Williams Partners beats TransGlobe Energy on 14 of the 16 factors compared between the two stocks.
TransGlobe Energy Company Profile
TransGlobe Energy Corporation is an oil exploration and production company. The Company’s activities are concentrated in the Arab Republic of Egypt (Egypt). The Company conducts its operations through the Arab Republic of Egypt segment. The Company is primarily engaged in oil exploration, development, production and the acquisition of properties. It holds interests in various production sharing concessions (PSC) in Eastern Desert Egypt and Western Desert Egypt. Its blocks in Eastern Desert Egypt include West Gharib, which covers approximately 34,860 acres; West Bakr, covering over 11,600 acres; North West (NW) Gharib, covering approximately 162,000 acres; South East (SE) Gharib, which covers over 125,650 acres, and South West (SW) Gharib, covering approximately 48,310 acres. Its blocks in the Western Desert Egypt include South Alamein, covering approximately 335,830 acres; South Ghazalat, covering over 465,300 acres, and North West (NW) Sitra, covering approximately 480,850 acres.

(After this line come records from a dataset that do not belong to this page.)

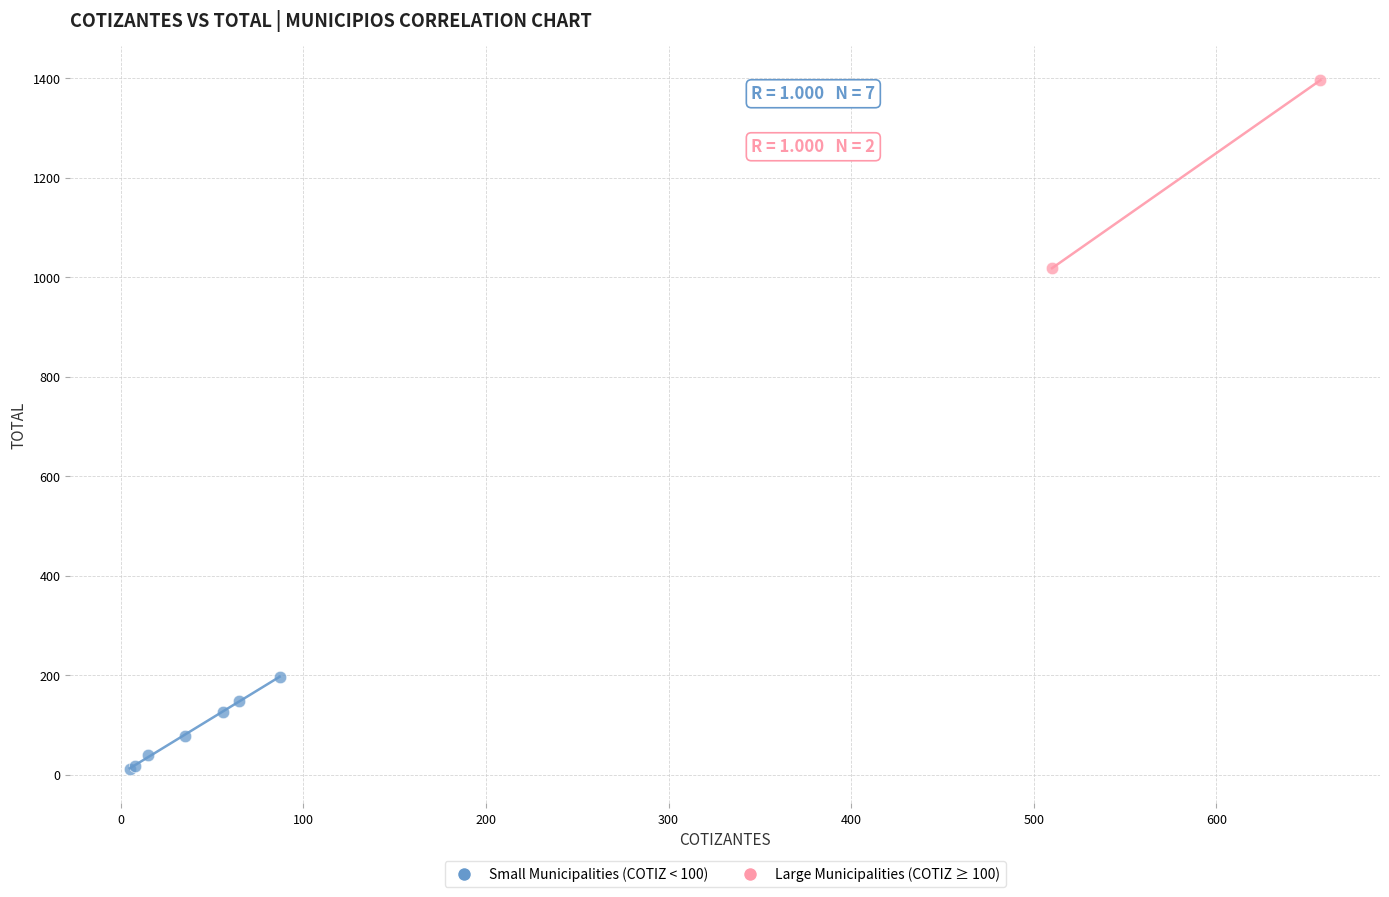

Which series reaches the minimum Y coordinate?

Small Municipalities (COTIZ < 100)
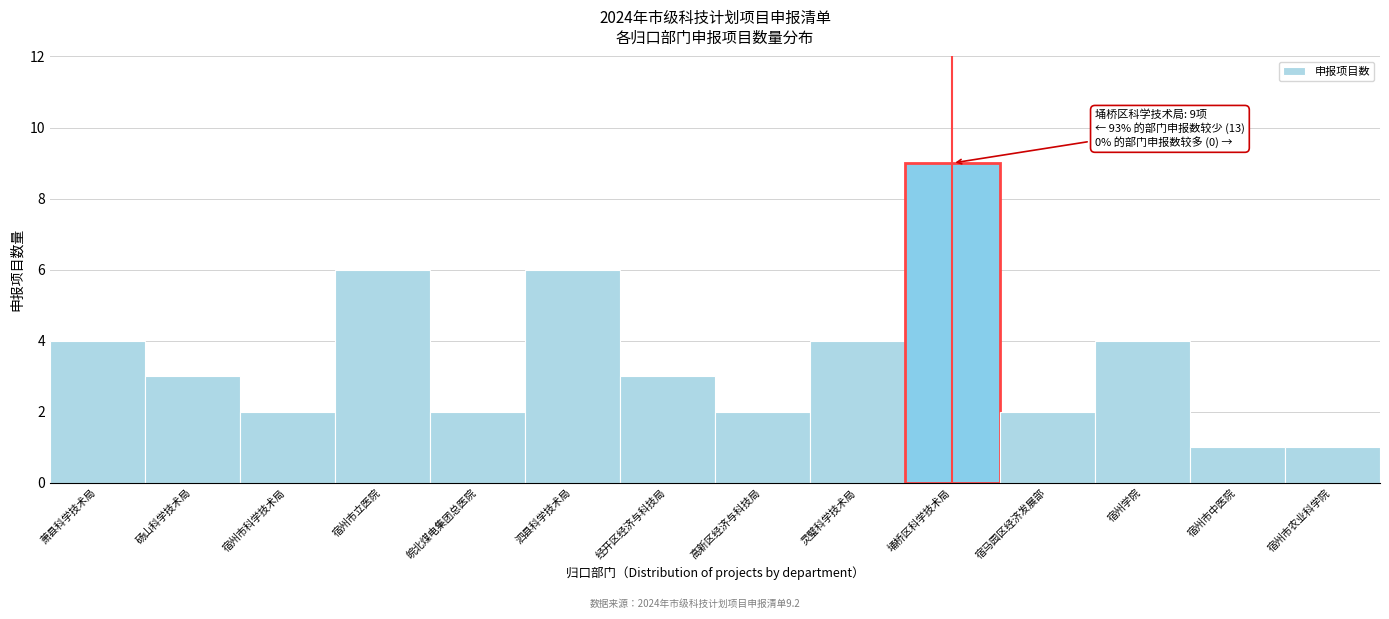

Reading left to right, extract all data points from this chart.

萧县科学技术局=4	砀山科学技术局=3	宿州市科学技术局=2	宿州市立医院=6	皖北煤电集团总医院=2	泗县科学技术局=6	经开区经济与科技局=3	高新区经济与科技局=2	灵璧科学技术局=4	埇桥区科学技术局=9	宿马园区经济发展部=2	宿州学院=4	宿州市中医院=1	宿州市农业科学院=1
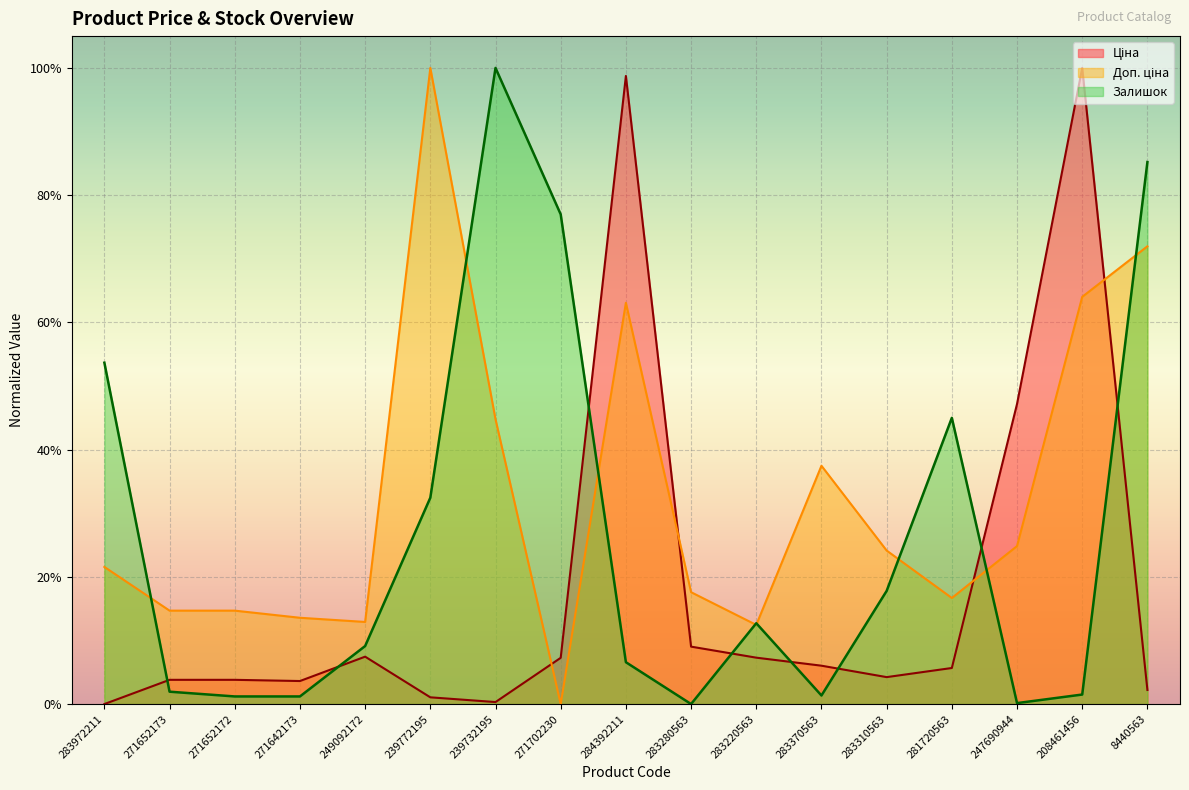

List the labels in order of Залишок value, largest first.

239732195, 8440563, 271702230, 283972211, 281720563, 239772195, 283310563, 283220563, 249092172, 284392211, 271652173, 208461456, 283370563, 271652172, 271642173, 247690944, 283280563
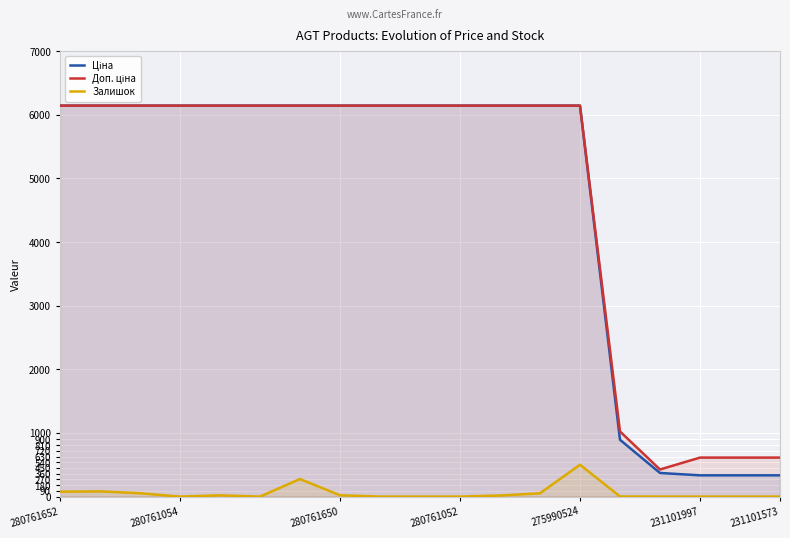

How many lines are shown in the chart?

3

Williams Partners Company Profile
Williams Partners L.P. is an energy infrastructure company. The Company has operations across the natural gas value chain from gathering, processing, and interstate transportation of natural gas and natural gas liquids to petchem production of ethylene, propylene, and other olefins. It operates through its Northeast G&P, Atlantic-Gulf, West segment. Under the Northeast G&P segment, it owns and operates fractionation facilities at Moundsville, de-ethanization and condensate facilities at its Oak Grove processing plant. The Atlantic Gulf segment includes the Company’s interstate natural gas pipeline, Transcontinental Gas Pipe Line Company, LLC. The West segment includes its interstate natural gas pipeline, Northwest Pipeline, and natural gas gathering processing and treating operations.